【菅原天満幼稚園】体系的な学びへの挑戦

大阪府にある菅原天満幼稚園は、昭和32年に菅原天満宮の付属幼稚園として開園されました。神社参拝に行き、園長先生から子どもたちに話をする時間を設けるなど、その歴史と伝統を大切にしながら、新しい教育手法も積極的に取り組まれています。その中で新しい取り組みとして今回、菅原天満幼稚園では、STEAM JAPANが開発するSPARK!を課外活動として9月より取り入れることが決まりました。そこで、SPARK!を実施する背景や、幼稚園で大切にしていることについてお話を聞きました!

左から、SPARK!を担当される大山先生と菅原天満幼稚園の疇地(あぜち)園長先生

理論に基づいた体系的な教育を進めたい

疇地園長先生:

日本の保育士は世界最高水準の保育を行う非常に優秀で、さまざまな役割をこなすマルチプレイヤーです。一方で、保育の内容や質には、経験年数や先生ごとの得意不得意でバラつきが生じることもありますよね。そこで、菅原天満幼稚園では、体系的な新しい教育手法として昨年度から国際バカロレア(IB)、そして今回遊びを軸にした課外活動としてSPARK!を導入することを決めました。

現在はすでに導入が始まっているIBを通じて、理論に基づいた一貫性のある教育を展開することができるようになりました。子どもたちはもちろん、先生たちがより主体的になり、自分達で自信を持って自分の意見を発表したり、相手の意見を聞けるようになったと感じています。

今回、新たに導入するSPARK!については、STEAM教育を通じて分野横断的な学びができる点が特徴です。これまでの保育の中でも遊びの中でSTEAM的な要素があったと思いますが、それを体系化することで、先生たちの得意分野や遊び方、遊び場所に偏りが生じることなく、子どもたちに幅広い経験を提供できるようになります。「遊びの中から学ぶ」という観点を私たちはとても重要視しているので、将来的には、SPARK!をカリキュラムの中にしっかりと組み込み、全ての子どもたちに遊びの中から学ぶ機会を提供していきたいと考えています。

外部講師と連携してSPARK!を実践

SPARK!のプログラムは、外部講師2名が実践 写真は大山講師

大山講師:

菅原天満幼稚園には以前私の娘が通っていて、保護者として幼稚園と接点があったところ、今回SPARK!の講師として関わらせていただくことになりました。普段は、京都芸術大学で造形教育を教える仕事や、メーカーのためにフィギュアやプラモデルなどの原型を作成する仕事もしており、私の専門分野やものづくりのエッセンスをSPARK!でもうまく活かしていければと考えています。

STEAM教育につながる「ものづくり」

大山講師:

大学の授業では、キャラクターデザイン学科の学生たちに、古典美術に近い手法で作品を立体的に再現する課題を出しています。ここでは3次元的な物の見方や観察力を養うことが重要です。

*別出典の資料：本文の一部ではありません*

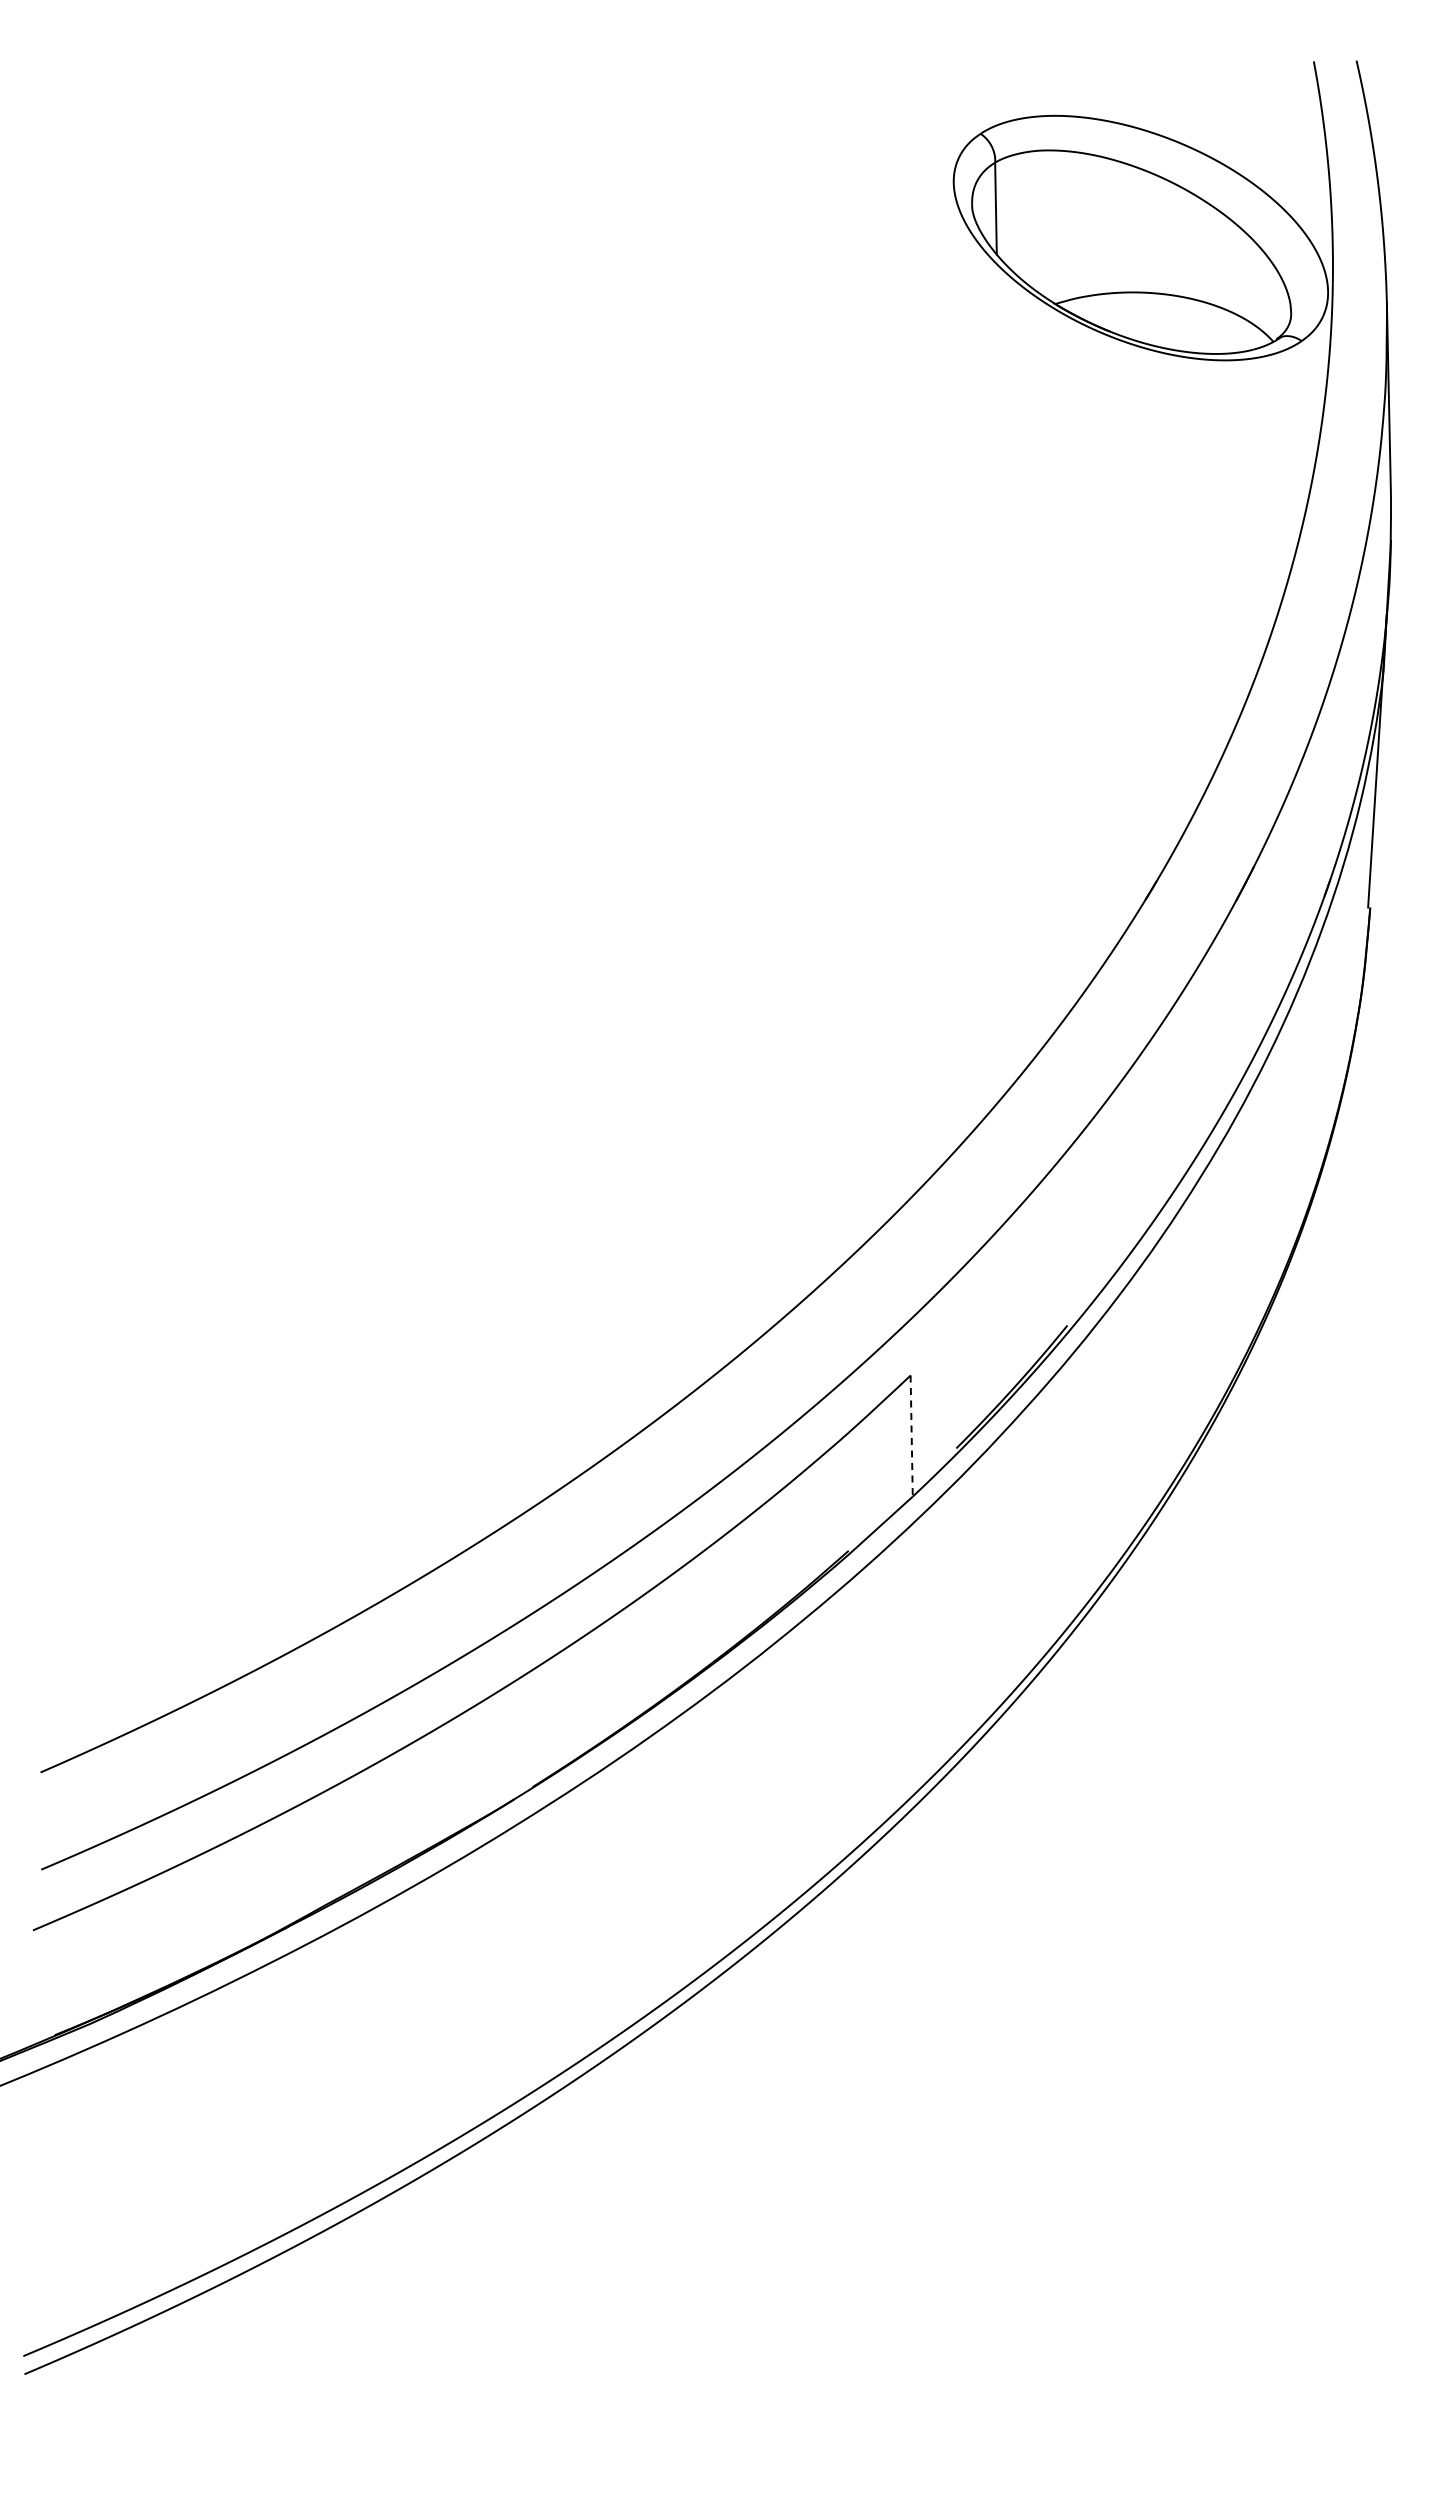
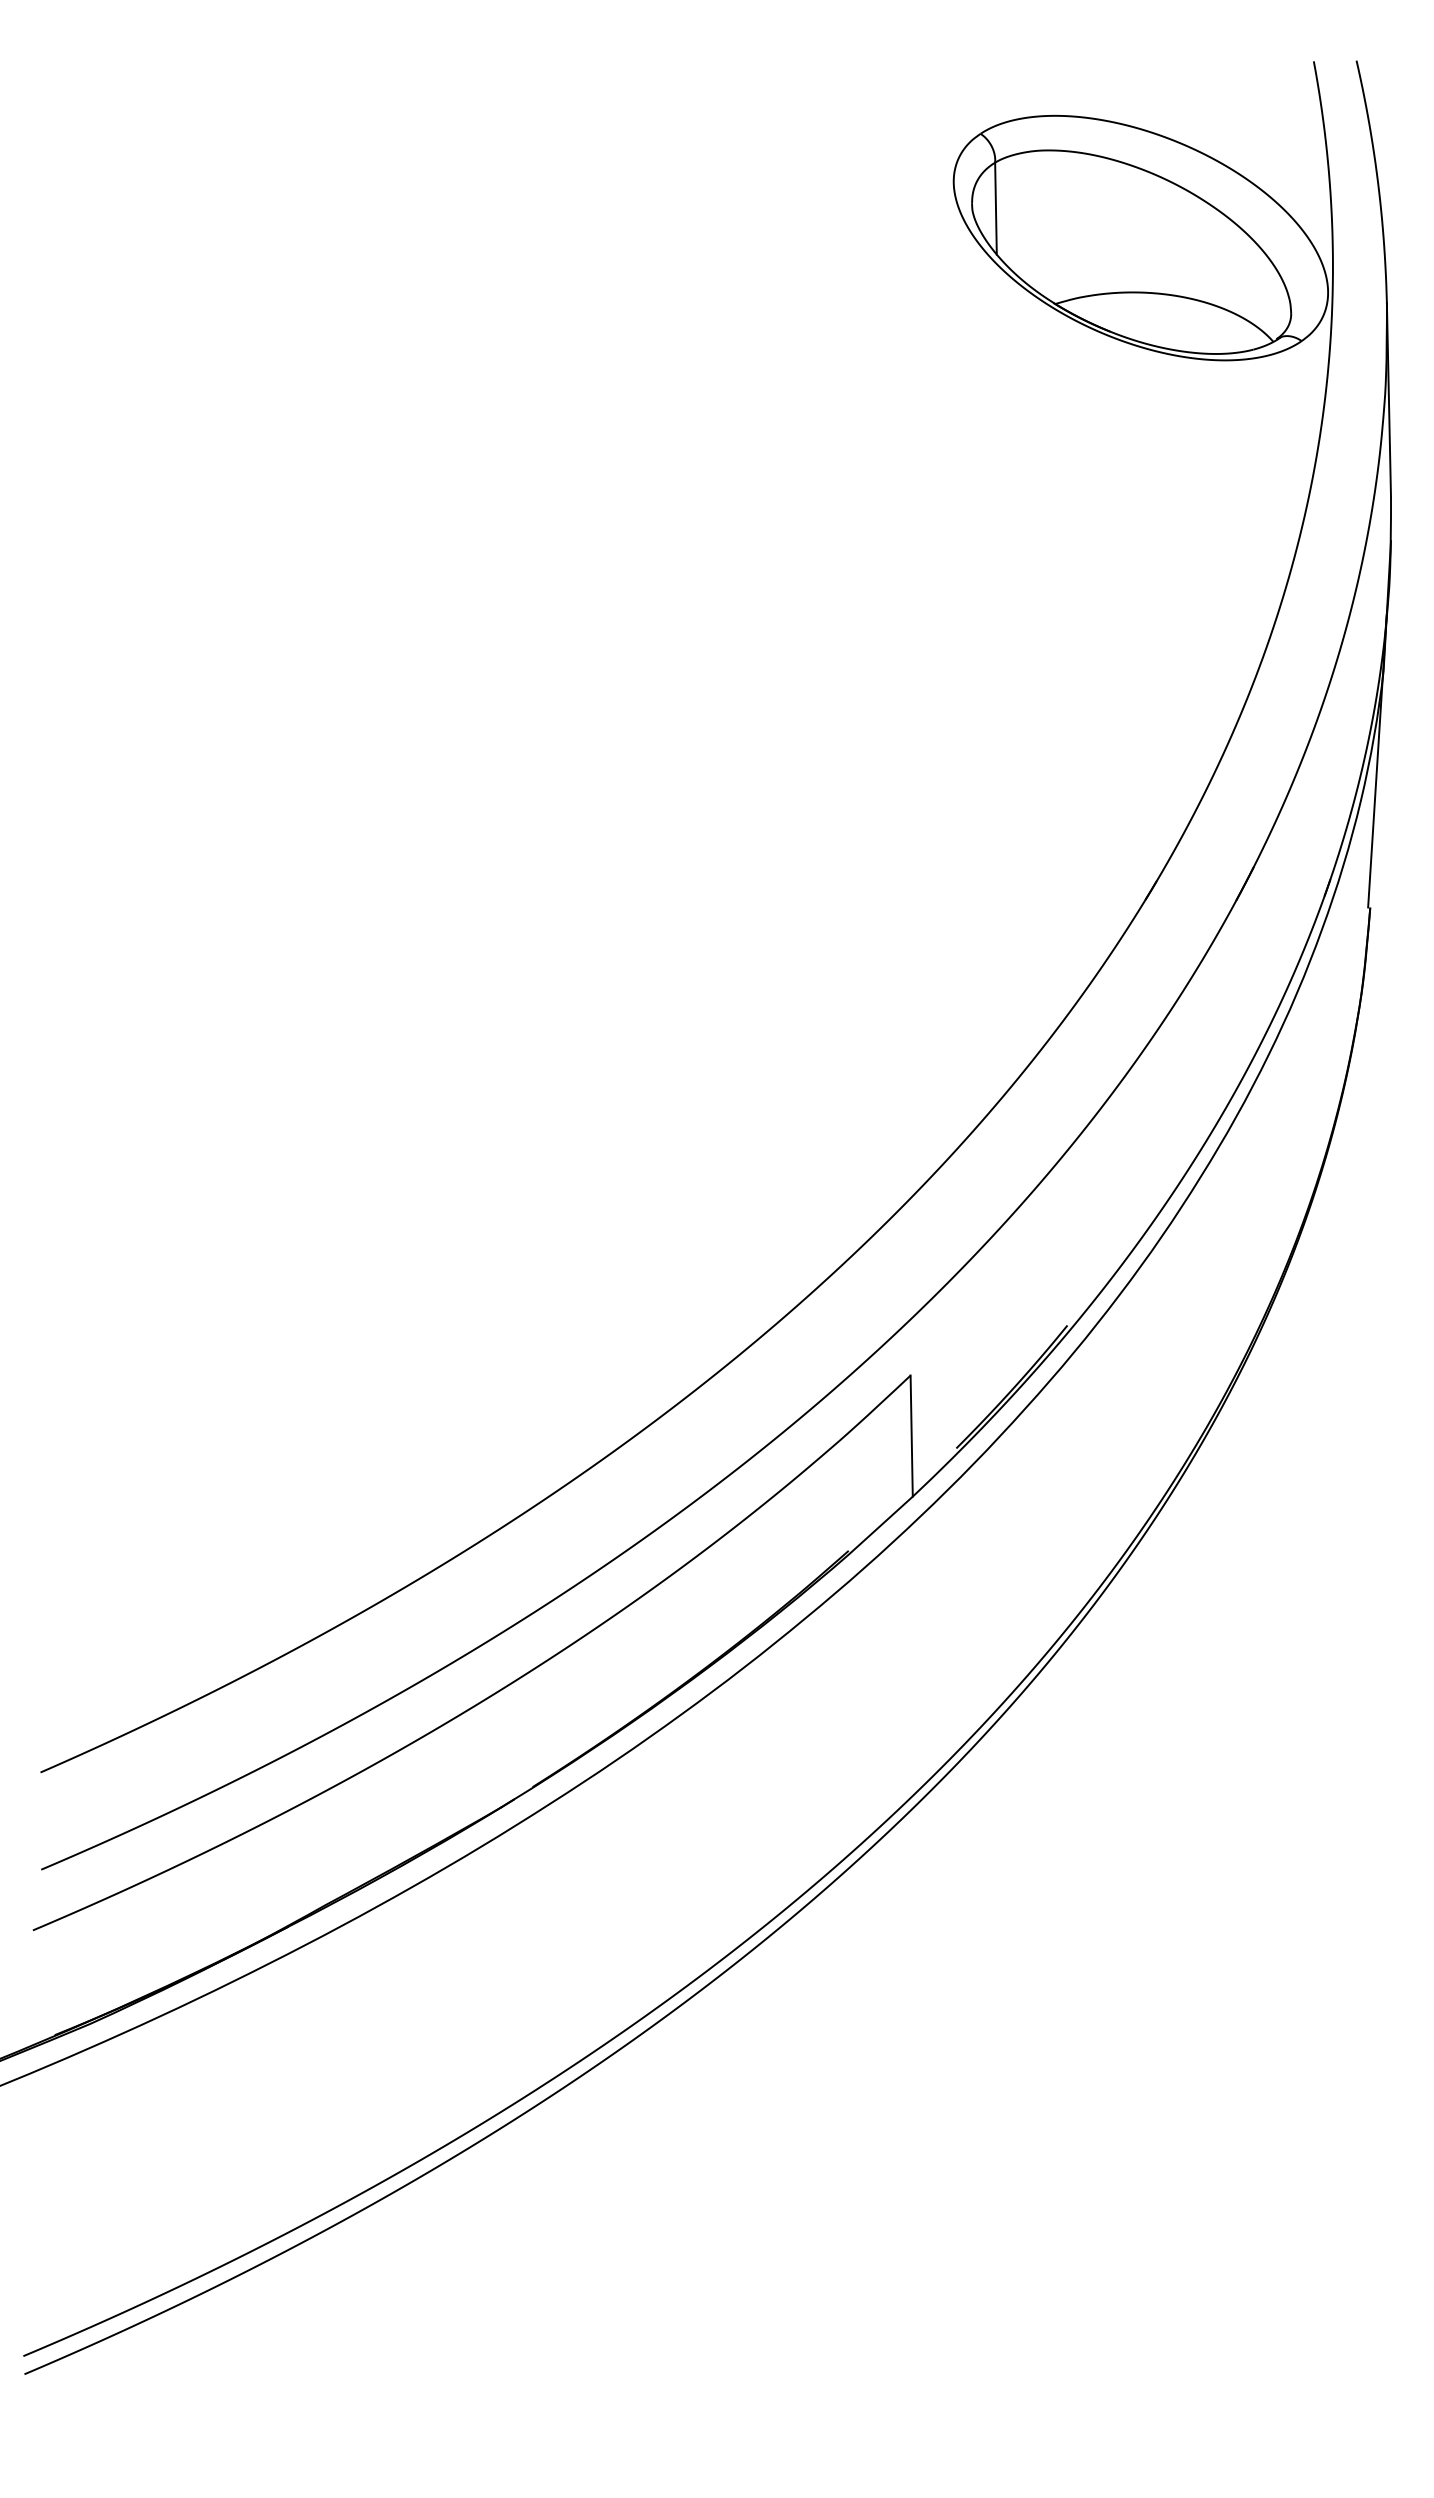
line at (911, 1436): dashed -> solid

例えば、キャラクターのデザインでは、髪の毛や服のしわ、顔のディテールを正面や横顔から見た時に一貫性を持たせることが求められので、制作の過程では、アートと工学的な思考の両方が必要です。物差しで長さを測りながら正確な寸法で作ることもありますが、寸法通りに作っても人間らしい表現にはならないこともあるため、デフォルメを加えてリアルさを出す工夫が必要です。こういった作業を繰り返していき、多角的に制作と向きあう過程は、STEAM教育のエッセンスと近しい部分があるかもしれません。

「ごちゃまぜ」で生まれる、新たな価値

疇地園長先生:

今回、SPARK!の実施にあたっては、大山さんを含め2名の方に講師をお願いしました。もう一方も本園の元保護者の方で建築関係の専門家です。このように、菅原天満幼稚園では多様なコラボレーションを積極的に取り入れています。職員も多様なバックグラウンドのメンバーがいますし、やりたいことがあったら、外部とのコラボレーションも積極的に行います。多様な知識やバックグラウンドを持つ人材をあえて「ごちゃまぜ」にすることで、新しい価値を生み出していくことを意識しています。必要なものがあれば、みんなで話し合い、外部からの知見を取り入れ、ワークショップのような形式で力を貸してもらうこともあります。今後も園内外の連携をうまく取り入れ、地域全体で子どもたちの成長を支える環境を整えていきたいですね。

園長からのメッセージ

菅原天満幼稚園では、特に「思考力」と「聞く力」を育む教育を大切にしています。これまでも普段の活動を通して取り組んできましたが、今後は大山さんに講師をしていただくSPARK!の活動を通じて、さらにこれらの力を養っていけると期待しています。

講師からのメッセージ

SPARK!は、成績をつけるものではありませんし、何かを押し付けて『これをやりなさい』とは言いません。子どもたちの発想ややりたいことを伸ばしてあげられるような活動にしていきたいです!